Goddess Of Misery
In a village, a peasant always worshipped the Goddess of Wealth. So Wealth always favoured him.
One day the Goddess of Wealth came towards the village of the peasant accompanied by her elder sister, the Goddess of Misery. On the way, the younger one showed the elder a paddy field and said, “See, sister, how nicely the crop is coming up. This field belongs to a peasant. He is so lucky that if he touches brick, it turns to gold.”
Misery surveyed the field with narrowed eyes. “Just within a week,” she said ominously, “there will be such heavy rain that this field will yield-nothing.”
That evening Wealth went to the peasant’s house and said, “My man, sell all your crop in advance tomorrow. Otherwise, you will be a ruined man.”
The peasant went to a merchant, sold his crop and took half the money as an advance. A few days later, there was a continuous downpour of rain. Of the fields in the locality, the peasant’s was the worst hit.
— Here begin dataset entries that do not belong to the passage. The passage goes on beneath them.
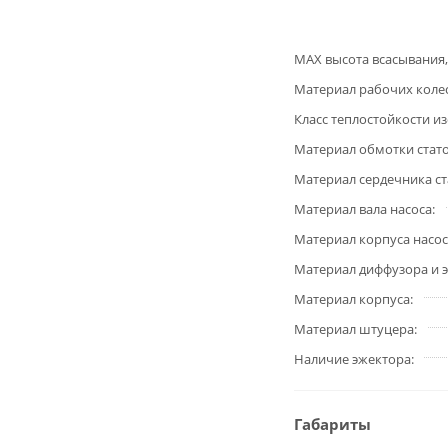
MAX высота всасывания,
Материал рабочих коле
Класс теплостойкости и
Материал обмотки стат
Материал сердечника ст
Материал вала насоса
Материал корпуса насос
Материал диффузора и 
Материал корпуса
Материал штуцера
Наличие эжектора
Габариты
The sisters went there to survey the ruin, “Didn’t I tell you so?” said Misery. “Tell me what the peasant will get out of this field.”
“I think he has already got it,” replied Wealth. “He sold the crop in advance to a merchant.”
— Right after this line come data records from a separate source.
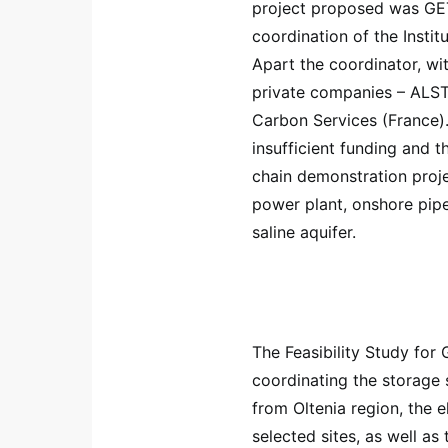
project proposed was GET
coordination of the Insti
Apart the coordinator, wi
private companies – AL
Carbon Services (France).
insufficient funding and t
chain demonstration proj
power plant, onshore pipe
saline aquifer.
The Feasibility Study f
coordinating the storage s
from Oltenia region, the e
selected sites, as well as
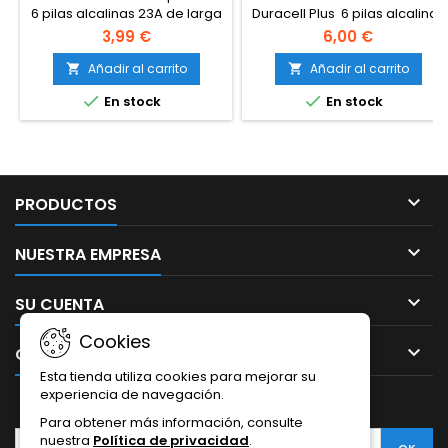
6 pilas alcalinas 23A de larga
Duracell Plus 6 pilas alcalinas
duración, 12 voltios
LR14/MN1400 1.5V
3,99 €
6,00 €
Añadir al carrito
Añadir al carrito




En stock
En stock

PRODUCTOS

NUESTRA EMPRESA

SU CUENTA
Cookies

CONTACTO
Esta tienda utiliza cookies para mejorar su
experiencia de navegación.
BOLETÍN
Para obtener más información, consulte
nuestra
Política de privacidad
.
“Is that so?” said Misery with compunction. “The poor merchant will be ruined, won’t he? I must make the field yield a better crop than usual.”
Wealth went to the peasant again and advised him to repurchase the crop from the merchant. The peasant went to the merchant and said, “Sir, you sustained a terrible loss. I shall take back the crop. You need not pay me the rest of the money.”
The merchant gladly accepted the offer and gave the peasant in writing his word, in which he surrendered all claims on the crop to the peasant.
The uprooted crop stood up again as if by magic, and at the end of the season, there was a bumper yield for the peasant.
Misery showed her younger sister the standing crop in the peasant’s field and said, “You can see that I have managed to give the merchant full value for his money.”
But Wealth said, “No, sister. The peasant repurchased the crop from the merchant, and the profit is all his.”
Misery ground her teeth in rage. “The wretch!” she hissed. “He keeps undoing whatever I want to do. I will see that he gets not more than two measures of grain per stack.”
Wealth again went to the peasant and advised him thus, “After cutting the crop, put it up in as many stacks as you can. Otherwise, you will be ruined.”
The peasant did likewise; he had so much grain that his barn could not hold more than a third of it. To store the rest, he got two more barns built.
A few days passed by. Misery was shocked when she saw the newly built barns. “What is the meaning of all this?” she asked.
“It’s all your own doing,” Wealth replied. “You wanted him to get two measures of grain per stack, and he put up the sheaves into thousands of stacks. He had so much grain that he had to build new barns.”
At long last, Misery could guess that her sister was helping the man she had intended to ruin.
“All right!” Misery said threateningly, “See what I am going to do to him next!”
“What is your plan?” Wealth asked her.
“Oh, no!” said Misery, “I’m going to tell you nothing. You’ve been helping him.”
But Wealth was not to be stumped. She went to the peasant and told him what to do. The following day, when the sisters went to the peasant’s house, the whole place was noisy and astir with music and bustle.
The sisters took on the shapes of poor women and went into the house. Wealth asked the peasant, “What is all this bustle about, my man?”
“Well, auntie,” the peasant replied. “I am going to worship the Goddess of Misery. Thanks to her, I made a lot of profit this year.”
When they came out, Wealth said, “Why, sister? He has known that you had been helping him all along, though you blamed me for going to his help.’
“Yes, my dear.” said the stupid Misery. “He seems to be a nice fellow. I am sure he deserves all that I did for him.”